Howdy Shawn. Welcome to MT!


----------



## ShawnP (Feb 21, 2016)

thank yo, if you have questions or wish to know more, don't be afraid to PM me.


----------



## Danny T (Feb 21, 2016)

Hi Shawn,
Welcome to MT. Overall a great group of individuals. Several here highly experienced people in their respective fields of study who gladly share their experiences and perspectives to those who are respectful and open to benefitting from their knowledge.


----------



## ShawnP (Feb 21, 2016)

Thank you Danny T, im always open for new things.


----------



## Steve (Feb 21, 2016)

Welcome to the site.


----------



## ShawnP (Feb 21, 2016)

Thanks Steve, Glad to be here.


----------



## tshadowchaser (Feb 21, 2016)

welcome to Martial Talk


----------



## ShawnP (Feb 21, 2016)

Thanks tshadowchaser


----------



## Monkey Turned Wolf (Feb 21, 2016)

Welcome Shawn 
Any reason you decided against it? It's always nice when talking to someone to know what their basic background is.


----------



## ShawnP (Feb 21, 2016)

Thanks kempodisciple, to be honest i do not wish to stir the pot so to speak considering what just conspired, things like this tend to happen and i feel its probably best to let things be for the time being and maybe add some info in the future, there is always PMs so if anyone is actually interested we cold pursue that route.


----------



## Monkey Turned Wolf (Feb 21, 2016)

ShawnP said:


> Thanks kempodisciple, to be honest i do not wish to stir the pot so to speak considering what just conspired, things like this tend to happen and i feel its probably best to let things be for the time being and maybe add some info in the future, there is always PMs so if anyone is actually interested we cold pursue that route.


Fair enough, just read that haha, may be a bad idea to go into more detail


----------



## SahBumNimRush (Feb 22, 2016)

Greetings Shawn, welcome to MT!


----------



## Buka (Feb 22, 2016)

Welcome aboard, Shawn.


----------



## Xue Sheng (Feb 22, 2016)

Shawn, welcome to MT


----------



## ShawnP (Feb 22, 2016)

Thank you SahBumNimRush, Buka, and Xue Sheng, im beginning to feel welcomed now after a pretty harsh start, with that said, Xue Sheng, how is Xue pronounced?
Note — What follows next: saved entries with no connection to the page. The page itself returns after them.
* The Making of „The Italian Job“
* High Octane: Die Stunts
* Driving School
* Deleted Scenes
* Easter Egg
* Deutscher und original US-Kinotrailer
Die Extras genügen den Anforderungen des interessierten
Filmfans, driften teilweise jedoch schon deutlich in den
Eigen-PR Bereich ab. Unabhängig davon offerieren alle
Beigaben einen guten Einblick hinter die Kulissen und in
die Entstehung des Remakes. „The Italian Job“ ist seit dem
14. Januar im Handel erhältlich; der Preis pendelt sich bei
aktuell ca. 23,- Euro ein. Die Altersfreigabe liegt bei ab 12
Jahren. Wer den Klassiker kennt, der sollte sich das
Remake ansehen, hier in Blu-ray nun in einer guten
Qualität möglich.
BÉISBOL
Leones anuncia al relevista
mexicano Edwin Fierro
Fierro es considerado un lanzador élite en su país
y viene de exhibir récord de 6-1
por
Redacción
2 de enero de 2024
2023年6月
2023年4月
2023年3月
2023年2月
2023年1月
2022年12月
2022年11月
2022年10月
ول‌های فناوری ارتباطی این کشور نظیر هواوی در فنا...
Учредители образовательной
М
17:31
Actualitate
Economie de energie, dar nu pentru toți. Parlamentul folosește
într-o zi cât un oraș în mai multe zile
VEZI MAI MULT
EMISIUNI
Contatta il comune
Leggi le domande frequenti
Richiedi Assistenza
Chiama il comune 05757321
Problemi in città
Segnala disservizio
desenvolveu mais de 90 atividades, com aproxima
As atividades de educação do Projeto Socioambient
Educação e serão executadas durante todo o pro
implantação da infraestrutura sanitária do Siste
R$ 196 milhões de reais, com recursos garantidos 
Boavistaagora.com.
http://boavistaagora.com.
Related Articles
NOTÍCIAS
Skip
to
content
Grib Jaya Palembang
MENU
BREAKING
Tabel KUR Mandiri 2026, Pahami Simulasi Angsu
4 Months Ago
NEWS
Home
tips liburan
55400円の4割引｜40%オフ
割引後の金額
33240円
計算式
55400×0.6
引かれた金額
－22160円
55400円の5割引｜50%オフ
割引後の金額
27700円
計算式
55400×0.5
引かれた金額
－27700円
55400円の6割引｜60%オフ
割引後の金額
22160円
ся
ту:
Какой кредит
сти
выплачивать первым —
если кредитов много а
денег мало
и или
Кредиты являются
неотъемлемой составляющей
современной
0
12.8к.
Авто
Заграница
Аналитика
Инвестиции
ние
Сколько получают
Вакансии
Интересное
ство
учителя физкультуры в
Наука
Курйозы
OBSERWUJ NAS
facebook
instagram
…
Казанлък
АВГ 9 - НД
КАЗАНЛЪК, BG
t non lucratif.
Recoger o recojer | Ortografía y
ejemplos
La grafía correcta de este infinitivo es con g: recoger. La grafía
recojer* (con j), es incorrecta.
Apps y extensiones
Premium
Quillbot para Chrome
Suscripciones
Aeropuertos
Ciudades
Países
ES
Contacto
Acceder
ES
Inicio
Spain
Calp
Zoo?


----------



## Brian R. VanCise (Feb 22, 2016)

Welcome to MartialTalk!


----------



## ShawnP (Feb 22, 2016)

Thank you, happy to be here Brian R. VanCise.


----------



## Xue Sheng (Feb 22, 2016)

ShawnP said:


> Thank you SahBumNimRush, Buka, and Xue Sheng, im beginning to feel welcomed now after a pretty harsh start, with that said, Xue Sheng, how is Xue pronounced? Zoo?



Sh-way Shung, (学生) Xuéshēng means Student in Mandarin


----------



## ShawnP (Feb 22, 2016)

Xue Sheng said:


> Sh-way Shung, (学生) Xuéshēng means Student in Mandarin


Thanks for that, i just learned something new.


----------



## EddieCyrax (Feb 22, 2016)

Welcome.....lots of knowledge on this message board....some cray cray too....


----------



## ShawnP (Feb 22, 2016)

Thanks EddieCyrax, you sound like my younger sister with the "cray cray". they said i was cray cray and i thought they meant i was crying about some thing...


----------